• **What to work on**
Pictures excluded, copy every record that follows exactly as it appears.
*** Block opens ***
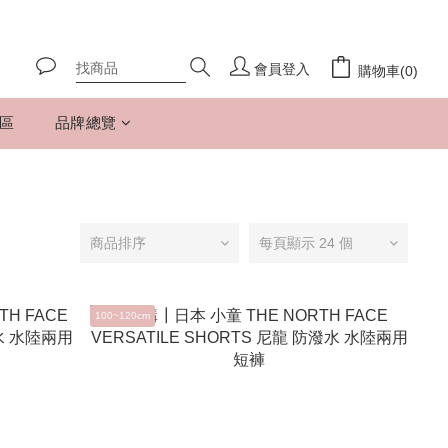
會員登入
購物車(0)
專區
品牌總覽
商品排序
每頁顯示 24 個
100~120cm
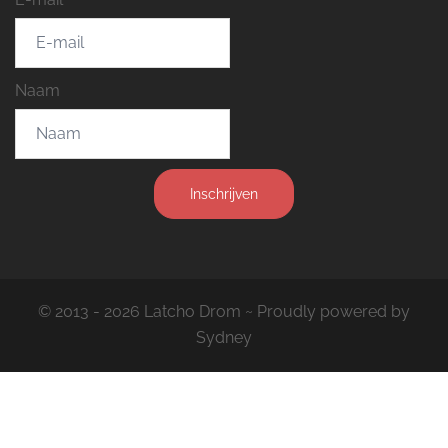
Naam
Inschrijven
© 2013 - 2026 Latcho Drom ~ Proudly powered by
Sydney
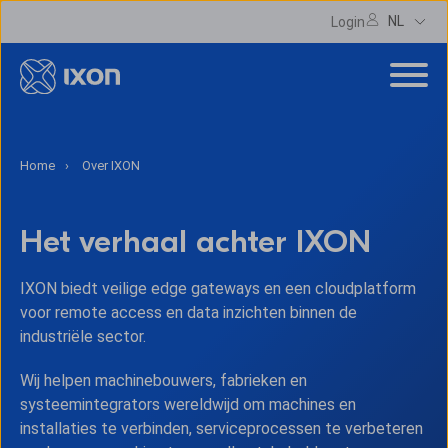
NL
Login
Home
Over IXON
Het verhaal achter IXON
IXON biedt veilige edge gateways en een cloudplatform
voor remote access en data inzichten binnen de
industriële sector.
Wij helpen machinebouwers, fabrieken en
systeemintegrators wereldwijd om machines en
installaties te verbinden, serviceprocessen te verbeteren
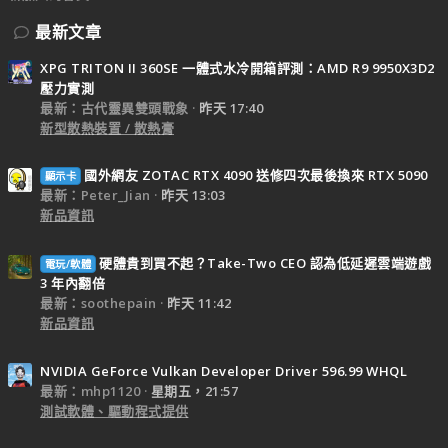
最新文章
XPG TRITON II 360SE 一體式水冷開箱評測：AMD R9 9950X3D2
壓力實測
最新：古代靈異雙頭戰象
昨天 17:40
新型散熱裝置 / 散熱膏
國外網友 ZOTAC RTX 4090 送修四次最後換來 RTX 5090
顯示卡
最新：Peter_Jian
昨天 13:03
新品資訊
硬體貴到買不起？Take-Two CEO 認為低延遲雲端遊戲
電玩/軟體
3 年內翻倍
最新：soothepain
昨天 11:42
新品資訊
NVIDIA GeForce Vulkan Developer Driver 596.99 WHQL
最新：mhp1120
星期五，21:57
測試軟體、驅動程式提供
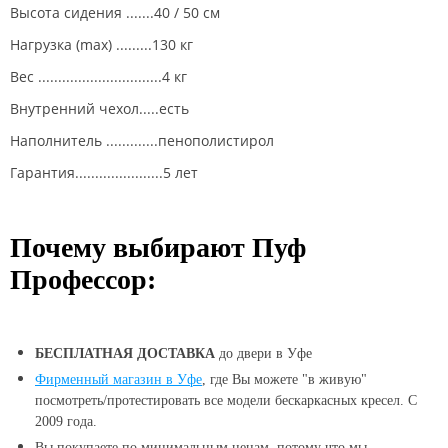
Высота сидения .......40 / 50 см
Нагрузка (max) .........130 кг
Вес ...............................4 кг
Внутренний чехол.....есть
Наполнитель .............пенополистирол
Гарантия......................5 лет
Почему выбирают Пуф
Профессор:
БЕСПЛАТНАЯ ДОСТАВКА
до двери в Уфе
Фирменный магазин в Уфе
, где Вы можете "в живую"
посмотреть/протестировать все модели бескаркасных кресел. С
2009 года.
Вы покупаете по минимальным ценам, потому что мы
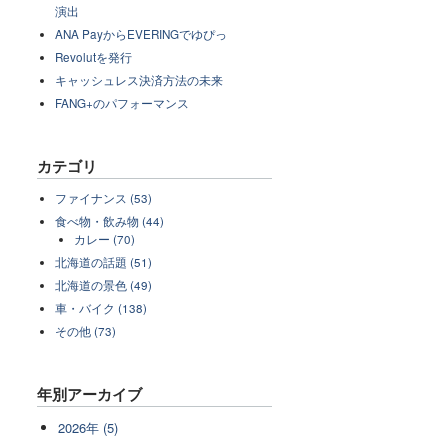
演出
ANA PayからEVERINGでゆぴっ
Revolutを発行
キャッシュレス決済方法の未来
FANG+のパフォーマンス
カテゴリ
ファイナンス (53)
食べ物・飲み物 (44)
カレー (70)
北海道の話題 (51)
北海道の景色 (49)
車・バイク (138)
その他 (73)
年別アーカイブ
2026年 (5)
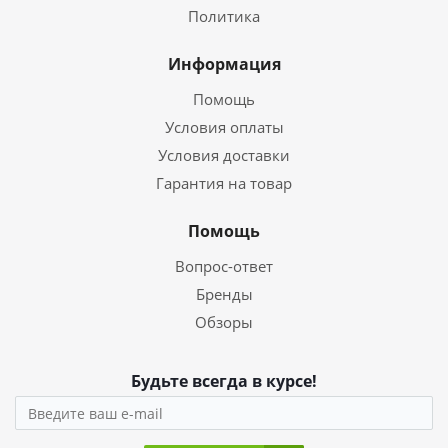
Политика
Информация
Помощь
Условия оплаты
Условия доставки
Гарантия на товар
Помощь
Вопрос-ответ
Бренды
Обзоры
Будьте всегда в курсе!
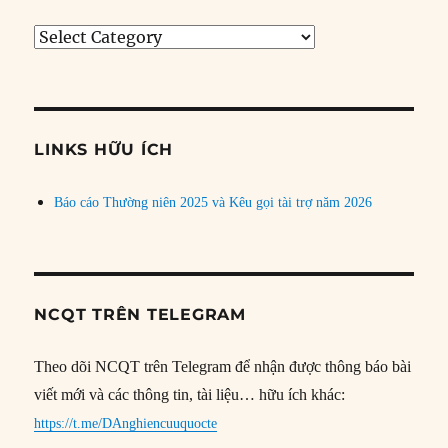
Tìm
bài
theo
chủ
đề
LINKS HỮU ÍCH
Báo cáo Thường niên 2025 và Kêu gọi tài trợ năm 2026
NCQT TRÊN TELEGRAM
Theo dõi NCQT trên Telegram để nhận được thông báo bài
viết mới và các thông tin, tài liệu… hữu ích khác:
https://t.me/DAnghiencuuquocte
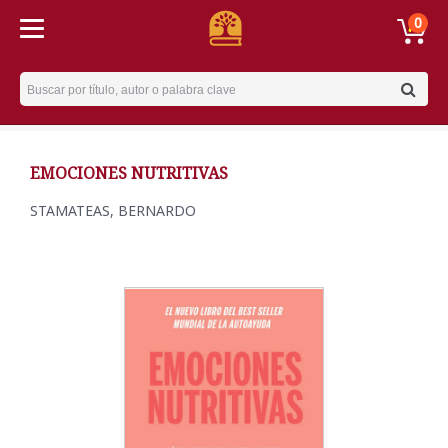
0
Username
EMOCIONES NUTRITIVAS
STAMATEAS, BERNARDO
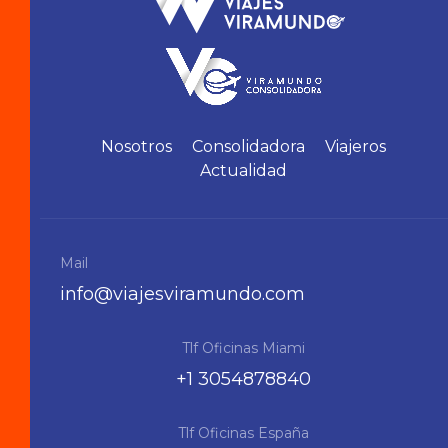
Nosotros
Consolidadora
Viajeros
Actualidad
Mail
info@viajesviramundo.com
Tlf Oficinas Miami
+1 3054878840
Tlf Oficinas España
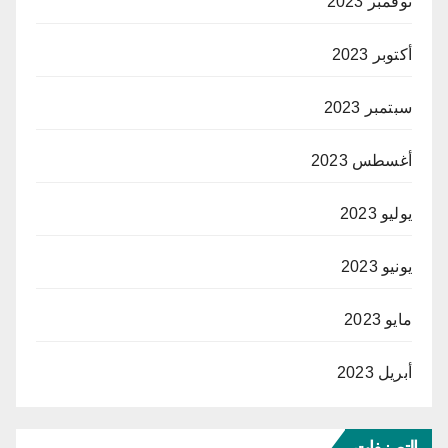
نوفمبر 2023
أكتوبر 2023
سبتمبر 2023
أغسطس 2023
يوليو 2023
يونيو 2023
مايو 2023
أبريل 2023
التصنيفات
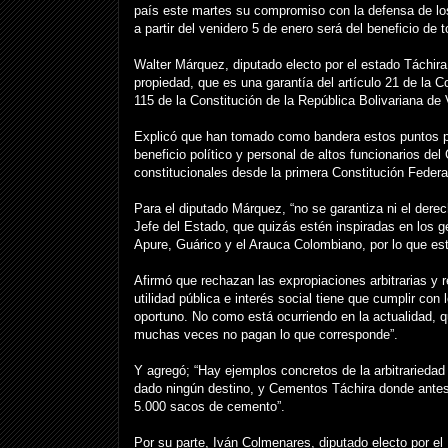
país este martes su compromiso con la defensa de lo
a partir del venidero 5 de enero será del beneficio de
Walter Márquez, diputado electo por el estado Táchira
propiedad, que es una garantía del artículo 21 de la
115 de la Constitución de la República Bolivariana de
Explicó que han tomado como bandera estos puntos por
beneficio político y personal de altos funcionarios d
constitucionales desde la primera Constitución Federa
Para el diputado Márquez, “no se garantiza ni el dere
Jefe del Estado, que quizás estén inspiradas en los 
Apure, Guárico y el Arauca Colombiano, por lo que est
Afirmó que rechazan las expropiaciones arbitrarias y 
utilidad pública e interés social tiene que cumplir co
oportuno. No como está ocurriendo en la actualidad, q
muchas veces no pagan lo que corresponde”.
Y agregó; “Hay ejemplos concretos de la arbitrariedad 
dado ningún destino, y Cementos Táchira donde ante
5.000 sacos de cemento”.
Por su parte, Iván Colmenares, diputado electo por e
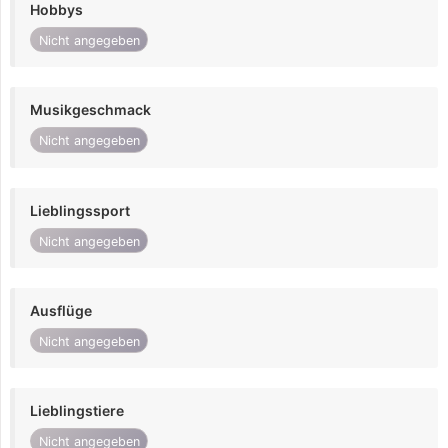
Hobbys
Nicht angegeben
Musikgeschmack
Nicht angegeben
Lieblingssport
Nicht angegeben
Ausflüge
Nicht angegeben
Lieblingstiere
Nicht angegeben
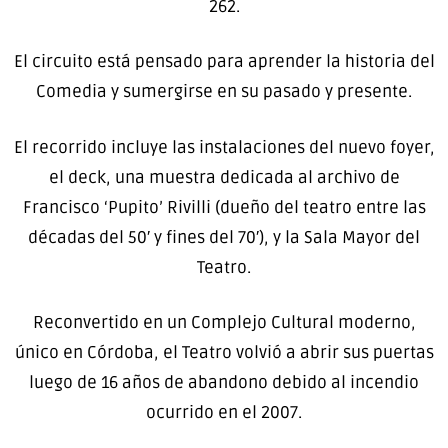
262.
El circuito está pensado para aprender la historia del
Comedia y sumergirse en su pasado y presente.
El recorrido incluye las instalaciones del nuevo foyer,
el deck, una muestra dedicada al archivo de
Francisco ‘Pupito’ Rivilli (dueño del teatro entre las
décadas del 50′ y fines del 70′), y la Sala Mayor del
Teatro.
Reconvertido en un Complejo Cultural moderno,
único en Córdoba, el Teatro volvió a abrir sus puertas
luego de 16 años de abandono debido al incendio
ocurrido en el 2007.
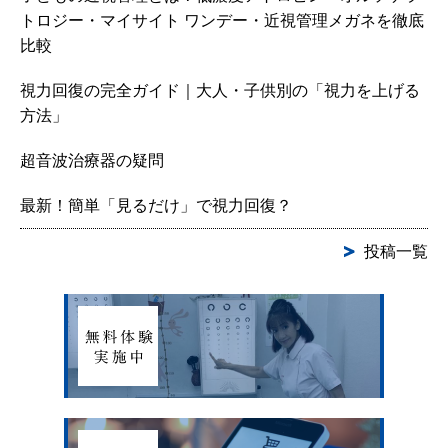
トロジー・マイサイト ワンデー・近視管理メガネを徹底
比較
視力回復の完全ガイド｜大人・子供別の「視力を上げる
方法」
超音波治療器の疑問
最新！簡単「見るだけ」で視力回復？
投稿一覧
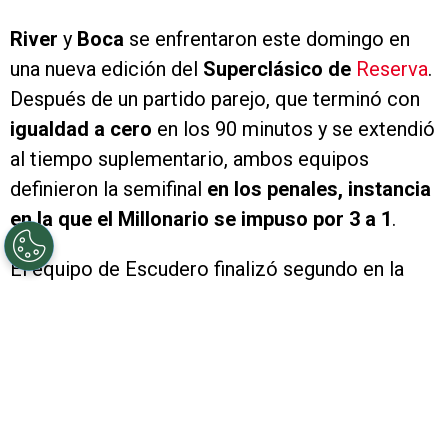
River
y
Boca
se enfrentaron este domingo en
una nueva edición del
Superclásico de
Reserva
.
Después de un partido parejo, que terminó con
igualdad a cero
en los 90 minutos y se extendió
al tiempo suplementario, ambos equipos
definieron la semifinal
en los penales, instancia
en la que el Millonario se impuso por 3 a 1
.
El equipo de Escudero finalizó segundo en la
Zona A y
eliminó a Lanús en cuartos de final
. El
eterno rival, por su parte, terminó en la primera
posición de la Zona B y venía de dejar en el
camino a Atlético Tucumán. Este domingo,
ambos se enfrentaron en una de las semifinales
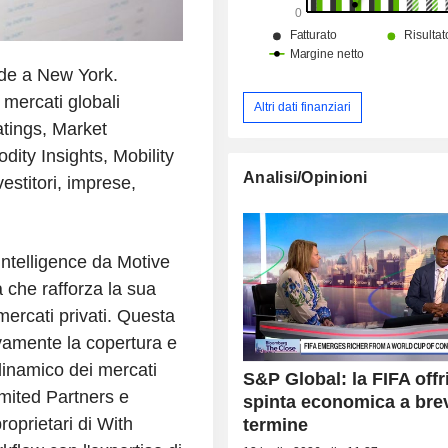
ede a New York.
 mercati globali
Altri dati finanziari
atings, Market
ity Insights, Mobility
Analisi/Opinioni
vestitori, imprese,
ntelligence da Motive
a che rafforza la sua
mercati privati. Questa
ivamente la copertura e
 dinamico dei mercati
S&P Global: la FIFA offr
imited Partners e
spinta economica a bre
roprietari di With
termine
*** Block closes ***
• **Completed task**
會員登入
購物車(0)
專區
品牌總覽
商品排序
每頁顯示 24 個
100~120cm
Naam
Inschrijven
© 2013 - 2026 Latcho Drom ~ Proudly powered by
Sydney
NL
Login
Home
Over IXON
Het verhaal achter IXON
IXON biedt veilige edge gateways en een cloudplatform
voor remote access en data inzichten binnen de
industriële sector.
Wij helpen machinebouwers, fabrieken en
systeemintegrators wereldwijd om machines en
installaties te verbinden, serviceprocessen te verbeteren
最新文章
XPG TRITON II 360SE 一體式水冷開箱評測：AMD R9 9950X3D2
壓力實測
最新：古代靈異雙頭戰象
昨天 17:40
新型散熱裝置 / 散熱膏
國外網友 ZOTAC RTX 4090 送修四次最後換來 RTX 5090
顯示卡
最新：Peter_Jian
昨天 13:03
新品資訊
硬體貴到買不起？Take-Two CEO 認為低延遲雲端遊戲
電玩/軟體
3 年內翻倍
最新：soothepain
昨天 11:42
新品資訊
NVIDIA GeForce Vulkan Developer Driver 596.99 WHQL
最新：mhp1120
星期五，21:57
測試軟體、驅動程式提供
Высота сидения .......40 / 50 см
Нагрузка (max) .........130 кг
Вес ...............................4 кг
Внутренний чехол.....есть
Наполнитель .............пенополистирол
Гарантия......................5 лет
Почему выбирают Пуф
Профессор:
БЕСПЛАТНАЯ ДОСТАВКА
до двери в Уфе
Фирменный магазин в Уфе
, где Вы можете "в живую"
посмотреть/протестировать все модели бескаркасных кресел. С
2009 года.
Вы покупаете по минимальным ценам, потому что мы
演出
ANA PayからEVERINGでゆぴっ
Revolutを発行
キャッシュレス決済方法の未来
FANG+のパフォーマンス
カテゴリ
ファイナンス (53)
食べ物・飲み物 (44)
カレー (70)
北海道の話題 (51)
北海道の景色 (49)
車・バイク (138)
その他 (73)
年別アーカイブ
2026年 (5)
Политика
Информация
Помощь
Условия оплаты
Условия доставки
Гарантия на товар
Помощь
Вопрос-ответ
Бренды
Обзоры
Будьте всегда в курсе!
Tìm
bài
theo
chủ
đề
LINKS HỮU ÍCH
Báo cáo Thường niên 2025 và Kêu gọi tài trợ năm 2026
NCQT TRÊN TELEGRAM
Theo dõi NCQT trên Telegram để nhận được thông báo bài
viết mới và các thông tin, tài liệu… hữu ích khác:
https://t.me/DAnghiencuuquocte
0
Username
EMOCIONES NUTRITIVAS
STAMATEAS, BERNARDO
Nosotros
Consolidadora
Viajeros
Actualidad
Mail
info@viajesviramundo.com
Tlf Oficinas Miami
+1 3054878840
Tlf Oficinas España
نوفمبر 2023
أكتوبر 2023
سبتمبر 2023
أغسطس 2023
يوليو 2023
يونيو 2023
مايو 2023
أبريل 2023
التصنيفات
país este martes su compromiso con la defensa de lo
a partir del venidero 5 de enero será del beneficio de
Walter Márquez, diputado electo por el estado Táchira
propiedad, que es una garantía del artículo 21 de la
115 de la Constitución de la República Bolivariana de
Explicó que han tomado como bandera estos puntos por
beneficio político y personal de altos funcionarios d
constitucionales desde la primera Constitución Federa
Para el diputado Márquez, “no se garantiza ni el dere
Jefe del Estado, que quizás estén inspiradas en los 
Apure, Guárico y el Arauca Colombiano, por lo que est
Afirmó que rechazan las expropiaciones arbitrarias y 
utilidad pública e interés social tiene que cumplir co
oportuno. No como está ocurriendo en la actualidad, q
muchas veces no pagan lo que corresponde”.
Y agregó; “Hay ejemplos concretos de la arbitrariedad 
dado ningún destino, y Cementos Táchira donde ante
5.000 sacos de cemento”.
Por su parte, Iván Colmenares, diputado electo por e
Hobbys
Nicht angegeben
Musikgeschmack
Nicht angegeben
Lieblingssport
Nicht angegeben
Ausflüge
Nicht angegeben
Lieblingstiere
Nicht angegeben
262.
El circuito está pensado para aprender la historia del
Comedia y sumergirse en su pasado y presente.
El recorrido incluye las instalaciones del nuevo foyer,
el deck, una muestra dedicada al archivo de
Francisco ‘Pupito’ Rivilli (dueño del teatro entre las
décadas del 50′ y fines del 70′), y la Sala Mayor del
Teatro.
Reconvertido en un Complejo Cultural moderno,
único en Córdoba, el Teatro volvió a abrir sus puertas
luego de 16 años de abandono debido al incendio
ocurrido en el 2007.
トロジー・マイサイト ワンデー・近視管理メガネを徹底
比較
視力回復の完全ガイド｜大人・子供別の「視力を上げる
方法」
超音波治療器の疑問
最新！簡単「見るだけ」で視力回復？
投稿一覧
River
y
Boca
se enfrentaron este domingo en
una nueva edición del
Superclásico de
Reserva
.
Después de un partido parejo, que terminó con
igualdad a cero
en los 90 minutos y se extendió
al tiempo suplementario, ambos equipos
definieron la semifinal
en los penales, instancia
en la que el Millonario se impuso por 3 a 1
.
El equipo de Escudero finalizó segundo en la
Zona A y
eliminó a Lanús en cuartos de final
. El
eterno rival, por su parte, terminó en la primera
posición de la Zona B y venía de dejar en el
camino a Atlético Tucumán. Este domingo,
ambos se enfrentaron en una de las semifinales
ede a New York.
 mercati globali
Altri dati finanziari
atings, Market
ity Insights, Mobility
Analisi/Opinioni
vestitori, imprese,
ntelligence da Motive
a che rafforza la sua
mercati privati. Questa
ivamente la copertura e
 dinamico dei mercati
S&P Global: la FIFA offr
imited Partners e
spinta economica a bre
roprietari di With
termine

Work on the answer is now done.